Individual skeletal muscle samples were prepared by immersion in 2.5% glutaraldehyde (Electron Microscopy Sciences) in 0.1 mol/L cacodylate buffer (pH 7.4) at 4°C overnight. The samples were then washed three times in 0.1 mol/L cacodylate buffer (pH 7.4) and postfixed for 1 h in 1% osmium tetroxide (EMbed-812 epoxy resin) in the same buffer at room temperature. After three washes in water, the samples were stained for 1 h at room temperature in 2% uranyl acetate, washed again in water, and dehydrated in a graded series of ethanol dilutions (50–100%). The samples were then embedded in EMbed. Ultrathin (60 nm) sections were cut using a Reichert Ultracut ultramicrotome, collected on formvar- and carbon-coated grids, stained with 2% uranyl acetate and lead citrate, and examined in a Philips 410 electron microscope. Only cross-sections of skeletal muscle were examined for quantification of mitochondrial density. For each individual muscle, 15 random pictures were taken at a magnification of ×7,100 and printed at a final magnification of ×18,250. The volume density of mitochondria was estimated using the point-counting method. The average volume density was calculated for each individual muscle sample and was used to calculate the average volume density for each treatment.
Oxygen consumption assay.
Basal oxygen consumption was measured as previously described (12). In brief, a Seahorse Bioscience XF24–3 Extracellular Flux Analyzer was used to measure the rate of O2 consumption of L6 cells cultured in a collagen I–coated XF24 V7 cell culture microplate (Seahorse Bioscience). L6 myoblasts were seeded in XF24-well microplates at 2.0 × 104 cells per well (area 0.32 cm2) in 100 μL growth medium and then incubated at 37°C with 5% CO2 overnight. The following day, an additional 100 μL growth medium was added; 1 day later, the medium was replaced with fresh medium. The RNAi experiment was performed against PPAR-δ 48 h before measurements of oxygen consumption, and the eicosapentaenoic acid (EPA) treatment was performed 48 before measuring oxygen consumption at 50 μmol/L.

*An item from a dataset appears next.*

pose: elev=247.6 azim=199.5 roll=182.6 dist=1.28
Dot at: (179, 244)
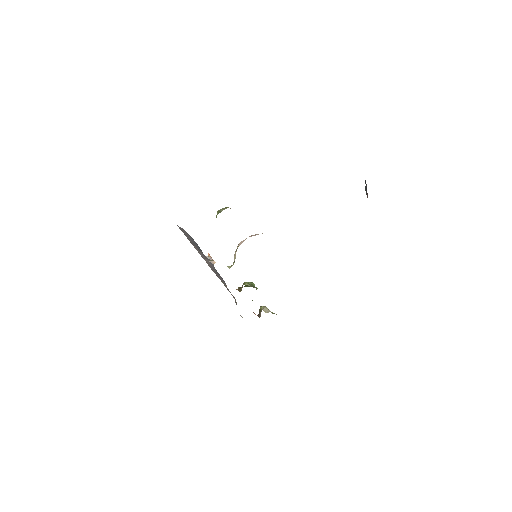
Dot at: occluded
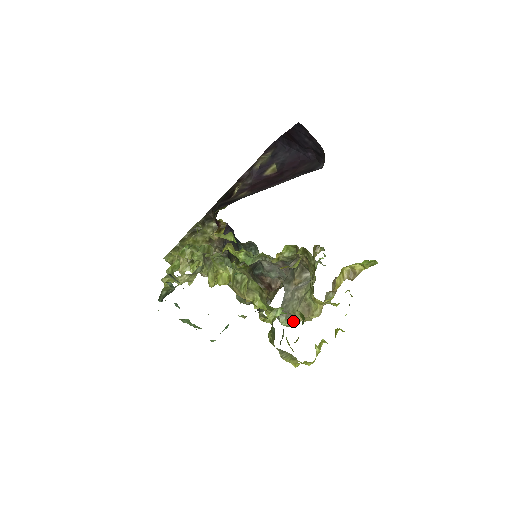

Statistical analyses were performed using ANOVA and unpaired Student t test with JMP software (SAS Institute). Fisher exact t test was used in the microarray experiments, and Pearson correlation coefficients were calculated for correlation analyses. All data are expressed as means ± SE.
Microarray in the offspring of T2D parents and age-matched control subjects.
To assess gene expression in muscle of IR offspring, we purified mRNA in muscle biopsies taken from vastus lateralis muscles and then performed microarray data analysis using Human Genome U133 Affimatrix plus 2.0 GeneChip. Out of 53,947 probe pairs, 512 showed significant differences in expression compared with control subjects (Fig. 1A and Supplementary Tables 1 and 2). Consistent with our previous studies, we found no differences in the expression of PGC-1α or gene sets regulated by PGC-1α using Gene Enrichment Set Analysis (5). However, we did observe significant reductions in the expression of genes involved in mitochondrial fatty acid oxidation in the IR offspring (Supplementary Table 2).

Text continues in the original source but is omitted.